Tauranga City Council is investigating the deliberate poisoning of a Totara tree on a private property in the Matua area.
Council says the poisoned tree was first noticed in June last year, when the Totara tree was ‘browning off’. ‘Browning off’ of the leaves is usually a sign that something traumatic has occurred, causing physiological changes to the tree.
“Poisoning attempts include several drill holes around the tree’s base, with traces of herbicide and a strong diesel odour being found,” said Council’s Director of Spaces and Places, Paul Dunphy.
He said since these discoveries, actions were taken to reverse as much damage as possible to the native tree.
“It had put on some new growth, but in October 2021, it was observed that the tree was declining further.”
Mr Dunphy said both Council and the property owners were dismayed over the poisoning attack.

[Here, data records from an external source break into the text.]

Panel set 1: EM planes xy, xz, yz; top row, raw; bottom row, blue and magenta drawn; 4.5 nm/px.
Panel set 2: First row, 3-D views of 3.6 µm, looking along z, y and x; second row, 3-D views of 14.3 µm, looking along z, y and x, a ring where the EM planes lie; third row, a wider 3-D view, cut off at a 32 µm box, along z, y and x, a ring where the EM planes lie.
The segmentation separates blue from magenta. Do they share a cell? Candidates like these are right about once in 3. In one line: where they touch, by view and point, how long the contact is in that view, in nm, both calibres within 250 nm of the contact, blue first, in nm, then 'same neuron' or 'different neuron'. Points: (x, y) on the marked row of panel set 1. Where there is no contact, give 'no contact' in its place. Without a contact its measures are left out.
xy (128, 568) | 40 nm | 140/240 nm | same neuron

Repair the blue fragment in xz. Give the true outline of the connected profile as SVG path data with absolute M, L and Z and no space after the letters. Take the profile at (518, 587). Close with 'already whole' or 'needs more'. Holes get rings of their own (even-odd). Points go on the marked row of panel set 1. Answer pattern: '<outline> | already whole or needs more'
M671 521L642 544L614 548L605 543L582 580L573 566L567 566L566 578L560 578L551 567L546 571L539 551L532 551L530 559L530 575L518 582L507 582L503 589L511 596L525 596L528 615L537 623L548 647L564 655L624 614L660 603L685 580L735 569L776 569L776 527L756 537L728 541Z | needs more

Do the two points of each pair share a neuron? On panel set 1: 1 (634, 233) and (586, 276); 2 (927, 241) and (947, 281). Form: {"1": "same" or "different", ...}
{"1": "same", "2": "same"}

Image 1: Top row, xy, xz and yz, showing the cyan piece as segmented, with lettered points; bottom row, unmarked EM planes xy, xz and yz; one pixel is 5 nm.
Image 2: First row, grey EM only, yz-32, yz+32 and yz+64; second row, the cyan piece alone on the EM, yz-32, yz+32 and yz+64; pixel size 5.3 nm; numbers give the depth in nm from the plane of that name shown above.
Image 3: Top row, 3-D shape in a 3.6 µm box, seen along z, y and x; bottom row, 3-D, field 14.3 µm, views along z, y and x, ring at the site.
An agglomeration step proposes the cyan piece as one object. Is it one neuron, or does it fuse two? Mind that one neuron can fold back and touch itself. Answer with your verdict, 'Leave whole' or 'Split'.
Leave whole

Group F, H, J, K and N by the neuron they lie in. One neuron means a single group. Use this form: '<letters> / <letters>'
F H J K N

He said investigations to find the perpetrators were ongoing.
“People poison trees for various reasons, with outcomes often relating to things that will benefit them, commonly these include issues with views, light or debris/leaf fall.”
“The act of wilful damage to public tree assets is unfortunately far too common, with these actions involving the use of herbicide, unsanctioned pruning or actual removal of street or reserve trees.
“Unfortunately, this incident isn’t the first time Council has dealt with the poisoning of trees around Tauranga, and often this is where someone has taken matters into their own hands for selfish reasons,” says Mr Dunphy.
These actions can lead to enforcement action under the Resource Management Act 1991, he said.
“Tall trees provide a safe roosting place for birds, and the need is increasing as Tauranga harbour beaches get developed.
“Once that habitat is gone, it’s gone forever.”
White-faced herons, Tui, and Royal Spoonbill are just some of the wildlife residing in Matua that could be facing a loss of habitat due to the protected native Totara tree being poisoned.
“Tall native trees, whether they’re on Council land or private property, provide a resource for all the community and enhance Tauranga’s biodiversity.”
“This particular Totara is just one of the many trees that are protected in the City Plan. Such trees are part of Council’s natural heritage and are considered worthy of protection.”
Once listed in the City Plan, the tree is protected through provisions under the Resource Management Act 1991. These provisions enable Council to take enforcement action where an offence has occurred. This can result in penalties of up to two years imprisonment or a fine up to $300,000 for an individual.